Personal information
- Full name: Chiara Marchitelli
- Date of birth: 4 May 1985 (age 40)
- Place of birth: Rome, Italy
- Height: 1.70 m (5 ft 7 in)
- Position: Goalkeeper

Senior career*
- Years: Team / Apps / (Gls)
- 1999–2004: Lazio
- 2004–2005: Atletico Oristano
- 2005–2008: Fiammamonza
- 2008–2009: Roma CF
- 2009–2013: Tavagnacco / 80 / (0)
- 2013–2018: ACF Brescia / 65 / (0)
- 2018–2019: Florentia / 10 / (0)
- 2019–2021: Inter Milan / 20 / (0)

International career
- 2006–2019: Italy / 52 / (0)

= Chiara Marchitelli =

Italian footballer (born 1985)

Chiara Marchitelli (born 4 May 1985) is an Italian former footballer who played as a goalkeeper. She has won four league titles with SS Lazio, ASD Fiammamonza and ACF Brescia Femminile (twice).

Supplied records:
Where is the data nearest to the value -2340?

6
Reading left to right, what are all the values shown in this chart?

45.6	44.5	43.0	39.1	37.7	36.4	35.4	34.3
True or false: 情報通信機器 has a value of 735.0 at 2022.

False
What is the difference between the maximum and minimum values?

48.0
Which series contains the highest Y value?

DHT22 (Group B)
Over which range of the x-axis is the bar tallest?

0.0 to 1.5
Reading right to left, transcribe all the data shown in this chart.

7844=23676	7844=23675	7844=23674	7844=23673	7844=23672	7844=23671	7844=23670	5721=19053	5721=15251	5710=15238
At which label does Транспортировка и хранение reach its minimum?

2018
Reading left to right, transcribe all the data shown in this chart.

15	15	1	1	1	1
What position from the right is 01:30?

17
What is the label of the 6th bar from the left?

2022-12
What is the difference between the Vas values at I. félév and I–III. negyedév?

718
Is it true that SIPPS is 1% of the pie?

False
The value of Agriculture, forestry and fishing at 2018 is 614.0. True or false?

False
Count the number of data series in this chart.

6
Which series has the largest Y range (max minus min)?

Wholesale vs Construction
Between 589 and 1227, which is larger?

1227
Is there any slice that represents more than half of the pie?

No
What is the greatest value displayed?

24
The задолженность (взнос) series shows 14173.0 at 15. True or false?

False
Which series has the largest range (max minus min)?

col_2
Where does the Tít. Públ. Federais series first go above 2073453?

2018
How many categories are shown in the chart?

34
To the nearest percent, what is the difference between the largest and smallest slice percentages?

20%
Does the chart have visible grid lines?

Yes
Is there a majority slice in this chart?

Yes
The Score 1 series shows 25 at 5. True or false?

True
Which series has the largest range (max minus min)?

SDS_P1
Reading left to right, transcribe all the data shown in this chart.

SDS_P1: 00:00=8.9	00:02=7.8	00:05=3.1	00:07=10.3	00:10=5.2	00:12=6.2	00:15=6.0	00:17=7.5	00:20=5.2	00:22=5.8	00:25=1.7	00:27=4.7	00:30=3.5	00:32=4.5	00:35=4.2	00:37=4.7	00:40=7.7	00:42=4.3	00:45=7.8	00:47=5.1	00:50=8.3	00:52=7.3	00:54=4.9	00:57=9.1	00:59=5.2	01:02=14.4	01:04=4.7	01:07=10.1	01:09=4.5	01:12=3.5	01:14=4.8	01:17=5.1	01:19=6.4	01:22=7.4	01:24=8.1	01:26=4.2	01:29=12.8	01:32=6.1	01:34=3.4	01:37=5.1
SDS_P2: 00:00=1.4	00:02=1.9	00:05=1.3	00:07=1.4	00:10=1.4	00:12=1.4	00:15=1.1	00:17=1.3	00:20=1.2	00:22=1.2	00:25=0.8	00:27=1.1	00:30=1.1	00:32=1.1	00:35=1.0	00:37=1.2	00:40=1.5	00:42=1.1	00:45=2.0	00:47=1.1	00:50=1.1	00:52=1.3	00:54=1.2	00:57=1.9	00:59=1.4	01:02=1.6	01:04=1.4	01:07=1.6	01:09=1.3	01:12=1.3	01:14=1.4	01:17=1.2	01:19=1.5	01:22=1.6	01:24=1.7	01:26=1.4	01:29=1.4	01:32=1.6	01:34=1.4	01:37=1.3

Things to do:
A: Write out this part of the Chiara Marchitelli text word for word, starting with "- Position: Goalkeeper" and going on through "Milan / 20 / (0)".
B: Continue the Chiara Marchitelli profile from the point where it stops.

Replies:
A:
- Position: Goalkeeper

Senior career*
- Years: Team / Apps / (Gls)
- 1999–2004: Lazio
- 2004–2005: Atletico Oristano
- 2005–2008: Fiammamonza
- 2008–2009: Roma CF
- 2009–2013: Tavagnacco / 80 / (0)
- 2013–2018: ACF Brescia / 65 / (0)
- 2018–2019: Florentia / 10 / (0)
- 2019–2021: Inter Milan / 20 / (0)

B:
==International career==
Marchitelli made her senior Italy national team debut in September 2006, a 1–0 friendly win over the Republic of Ireland at Richmond Park, Dublin. Although she had already been a reserve goalkeeper in Italy's squad at UEFA Women's Euro 2005.

Marchitelli was called up to the Italy squad for the UEFA Women's Euro 2017.

Marchitelli was called up to the Italy squad for the 2019 FIFA Women's World Cup.